Spaccesi was also active as a voice actor and a dubber. He voiced Yoda in the Italian versions of the Star Wars original trilogy and Santa Claus in The Nightmare Before Christmas. He was also the Italian voice of Orville in the 1977 Disney film The Rescuers and the second voice of Barney Rubble in The Flintstones. Spaccesi often dubbed actors such as Gustav Knuth, Charles Durning, Frank Oz and Jack Warden in a select number of their films.

==Death==
Spaccesi died in Rome on June 2, 2015, at the age of 88 just a few days after the death of his partner Rosaura Marchi.

==Filmography==
===Cinema===
- Adriana Lecouvreur (1955)
- In Prison Awaiting Trial (1972) - Maresciallo
- Aretino's Blue Stories (1972) - Cecco
- Aretino's Stories of the Three Lustful Daughters (1972) - Cecco
- Come fu che Masuccio Salernitano, fuggendo con le brache in mano, riuscì a conservarlo sano (1972) - Swindler
- They Were Called Three Musketeers But They Were Four (1973) - King Louis XIII
- Il colonnello Buttiglione diventa generale (1974) - General Damigiani
- La minorenne (1974) - The Uncle Priest
- The Immortal Bachelor (1975) - Lawyer
- Café Express (1980) - Giuseppe Sanguigno
- Il carabiniere (1981) - Don Saverio
- Segni particolari: bellissimo (1983) - Priest
- Mezzo destro mezzo sinistro - 2 calciatori senza pallone (1985) - President Beccaceci
- Italians in Rio (1987) - Romolo Cococcia
- Anni 90: Parte II (1993) - Bastiano Ciccone
- Package, Double Package and Counterpackage (1993) - Nicola Settimelli
- Keys in Hand (1996) - Judge

==Dubbing roles==
===Animation===
- Orville in The Rescuers
- Santa Claus in The Nightmare Before Christmas
- Barney Rubble in The Flintstones (2nd voice)
- Bashful in Snow White and the Seven Dwarfs (1972 redub)
- Puggsy in Tom and Jerry: The Movie
- Bonan in Dog of Flanders
- James Bloggs in When the Wind Blows
- Larry in The New Three Stooges

===Live action===
- Yoda in Star Wars: Episode V – The Empire Strikes Back
- Yoda in Star Wars: Episode VI – Return of the Jedi
- Doc Hopper in The Muppet Movie
- Glenn Purcell in Airport 1975
- Oren Trask in Working Girl
- King of Swamp Castle in Monty Python and the Holy Grail
- Ed Traxler in The Terminator
- Colonel Erhardt To Be or Not to Be
- Mickey Morrissey in The Verdict
- Big Ben Healy in Problem Child
- Blindman in Young Frankenstein
- Mr.

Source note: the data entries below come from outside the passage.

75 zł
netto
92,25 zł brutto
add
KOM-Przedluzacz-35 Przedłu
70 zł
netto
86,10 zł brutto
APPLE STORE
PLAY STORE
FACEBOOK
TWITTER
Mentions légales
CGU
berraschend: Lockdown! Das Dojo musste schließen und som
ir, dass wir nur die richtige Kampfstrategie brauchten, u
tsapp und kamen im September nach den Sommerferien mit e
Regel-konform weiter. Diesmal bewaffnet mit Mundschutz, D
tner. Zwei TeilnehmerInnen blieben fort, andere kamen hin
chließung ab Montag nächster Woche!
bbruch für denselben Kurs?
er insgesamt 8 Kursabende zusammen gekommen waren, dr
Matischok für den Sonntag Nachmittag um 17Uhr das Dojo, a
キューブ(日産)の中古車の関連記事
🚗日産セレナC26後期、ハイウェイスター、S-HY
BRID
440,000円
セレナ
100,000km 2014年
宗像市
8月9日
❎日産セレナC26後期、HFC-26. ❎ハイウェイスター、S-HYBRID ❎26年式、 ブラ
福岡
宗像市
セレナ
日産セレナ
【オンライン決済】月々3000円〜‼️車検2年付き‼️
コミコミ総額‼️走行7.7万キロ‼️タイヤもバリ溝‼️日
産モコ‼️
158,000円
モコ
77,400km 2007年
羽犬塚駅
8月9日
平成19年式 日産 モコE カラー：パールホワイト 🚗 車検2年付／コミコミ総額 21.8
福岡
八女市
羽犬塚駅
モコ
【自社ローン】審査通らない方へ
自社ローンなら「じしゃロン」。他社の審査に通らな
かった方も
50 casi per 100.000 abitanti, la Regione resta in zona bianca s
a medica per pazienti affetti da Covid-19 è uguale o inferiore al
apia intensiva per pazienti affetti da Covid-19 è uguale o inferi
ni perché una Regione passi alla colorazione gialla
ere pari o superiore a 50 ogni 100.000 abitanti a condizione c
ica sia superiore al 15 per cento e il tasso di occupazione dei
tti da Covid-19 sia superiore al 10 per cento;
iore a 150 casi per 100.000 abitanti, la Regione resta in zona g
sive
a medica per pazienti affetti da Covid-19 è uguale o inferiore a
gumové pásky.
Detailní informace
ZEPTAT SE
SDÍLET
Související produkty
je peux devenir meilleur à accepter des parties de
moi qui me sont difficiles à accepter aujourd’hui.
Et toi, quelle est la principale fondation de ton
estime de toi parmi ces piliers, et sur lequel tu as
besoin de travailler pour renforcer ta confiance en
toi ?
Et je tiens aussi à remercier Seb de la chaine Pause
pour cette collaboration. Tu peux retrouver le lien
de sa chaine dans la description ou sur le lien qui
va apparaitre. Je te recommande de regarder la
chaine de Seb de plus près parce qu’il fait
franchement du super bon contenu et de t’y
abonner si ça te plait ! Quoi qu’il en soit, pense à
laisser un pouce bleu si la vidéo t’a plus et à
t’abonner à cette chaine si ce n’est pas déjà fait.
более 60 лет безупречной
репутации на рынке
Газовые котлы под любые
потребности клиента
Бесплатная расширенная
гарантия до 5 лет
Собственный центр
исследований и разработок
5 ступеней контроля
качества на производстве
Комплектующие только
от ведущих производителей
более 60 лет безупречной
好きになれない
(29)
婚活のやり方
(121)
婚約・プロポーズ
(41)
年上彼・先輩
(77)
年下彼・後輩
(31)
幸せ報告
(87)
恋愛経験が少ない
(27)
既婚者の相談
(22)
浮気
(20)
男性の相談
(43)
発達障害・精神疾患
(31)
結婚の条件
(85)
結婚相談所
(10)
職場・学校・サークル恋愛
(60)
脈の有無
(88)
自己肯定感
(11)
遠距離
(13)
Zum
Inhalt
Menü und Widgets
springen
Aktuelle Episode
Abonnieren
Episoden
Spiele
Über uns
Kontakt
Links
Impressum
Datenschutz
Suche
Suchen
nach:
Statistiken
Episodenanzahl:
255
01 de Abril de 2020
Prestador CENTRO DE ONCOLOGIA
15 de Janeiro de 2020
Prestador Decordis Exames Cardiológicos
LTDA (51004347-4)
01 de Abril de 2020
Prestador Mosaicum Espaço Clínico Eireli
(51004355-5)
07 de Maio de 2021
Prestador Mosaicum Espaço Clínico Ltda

Tarkanian in The Great Muppet Caper
- Mr. Wing in Gremlins
- Mr. Wing / Janitor in Gremlins 2: The New Batch
- Ghost of Christmas Present in The Muppet Christmas Carol
- Gilbert of Glockenspur in Dragonheart
- Gale Snoats in Raising Arizona
- James Gordon in Batman
- Charles Dreyfus in Revenge of the Pink Panther
- Brett in Alien
- Sergeant Hulka in Stripes
- Uncle Walt in Twilight Zone: The Movie
- Hoagy in Pete's Dragon
- Jacobs in Alice Doesn't Live Here Anymore
- Eli Sands in The Concorde ... Airport '79
- Christie in The Quatermass Xperiment
- Mr. Emerson in A Room with a View
- Frank Alexander in A Clockwork Orange
- Saburo Kurusu in Tora! Tora! Tora!